Réaction des marchés

Si les situations passées concernant le plafond de la dette sont un prologue, les marchés boursiers pourraient fluctuer cette semaine en fonction de l'évolution des négociations, mais en supposant que l'accord prévu se cristallise et qu'il n'y ait pas de défaut de paiement, les marchés pourraient probablement se rétablir après la résolution de la crise. (Il y a eu une exception en 2011, lorsque les marchés boursiers ont continué à baisser après la résolution et la date X, en partie à cause de la crise de la dette européenne et en partie à cause de l'anticipation d'importantes réductions de dépenses qui faisaient partie de la résolution). Cela dit, nous avons déjà assisté à des bouleversements importants sur le marché obligataire, créant à la fois des risques et des opportunités

Même si les prochains jours ou la prochaine semaine risquent d'être mouvementés, nous restons optimistes quant à la conclusion d'un accord avant la date butoir du 1er juin, avec la possibilité d'une prolongation à court terme (mesurée en semaines, et non en mois).
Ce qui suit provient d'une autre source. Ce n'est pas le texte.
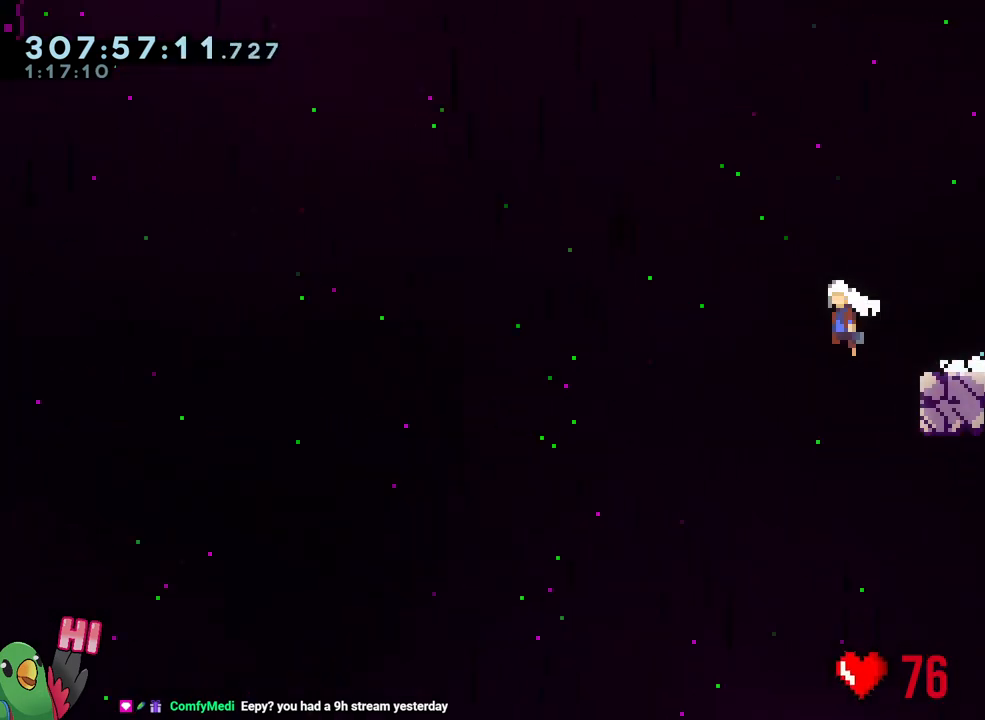
{"buttons": ["B", "Y", "R1"], "left_stick": "up-left", "right_stick": "center", "events": [[17, "left_stick", "up-left"], [433, "Y", "down"]]}
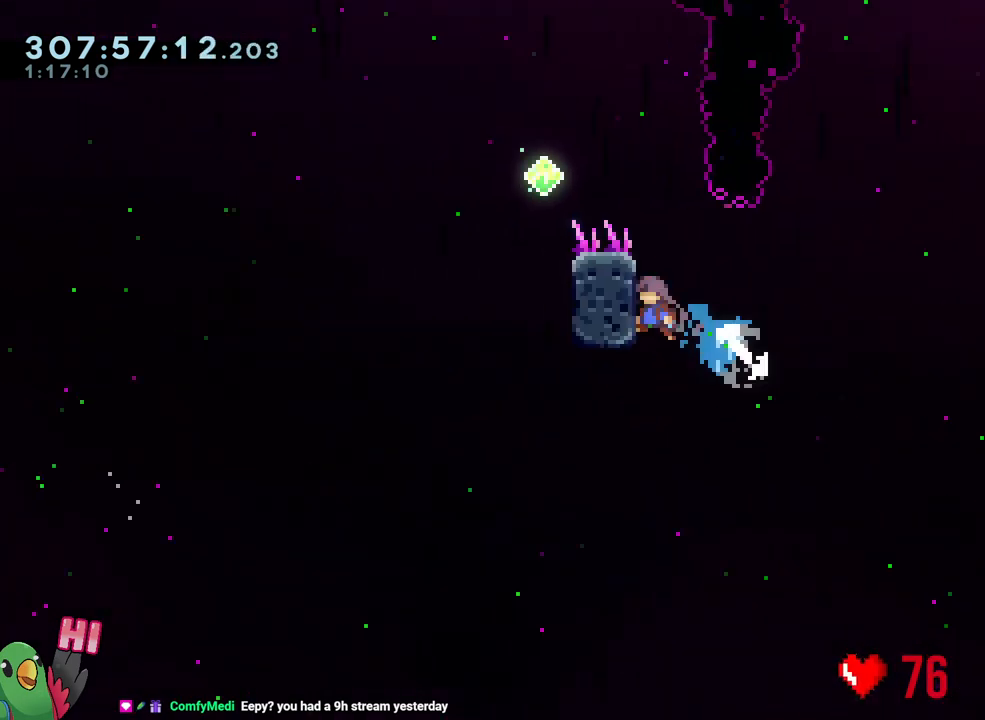
{"buttons": ["B", "L1", "R1"], "left_stick": "down-left", "right_stick": "center", "events": [[50, "Y", "up"], [100, "L1", "down"], [117, "left_stick", "left"], [333, "left_stick", "down-left"], [350, "Y", "down"], [500, "Y", "up"]]}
En conséquence, les législateurs (et les marchés) n'auraient probablement pas à se préoccuper à nouveau du plafond de la dette avant 2025, après les élections très attendues de 2024. Personne ne semble avoir envie de faire des compromis jusqu'à la dernière minute. Il est donc possible que nous assistions à des débats difficiles et mouvementés jusqu'à la date butoir de la semaine prochaine, mais le résultat global nous semble clair: une résolution sur le plafond de la dette sera adoptée.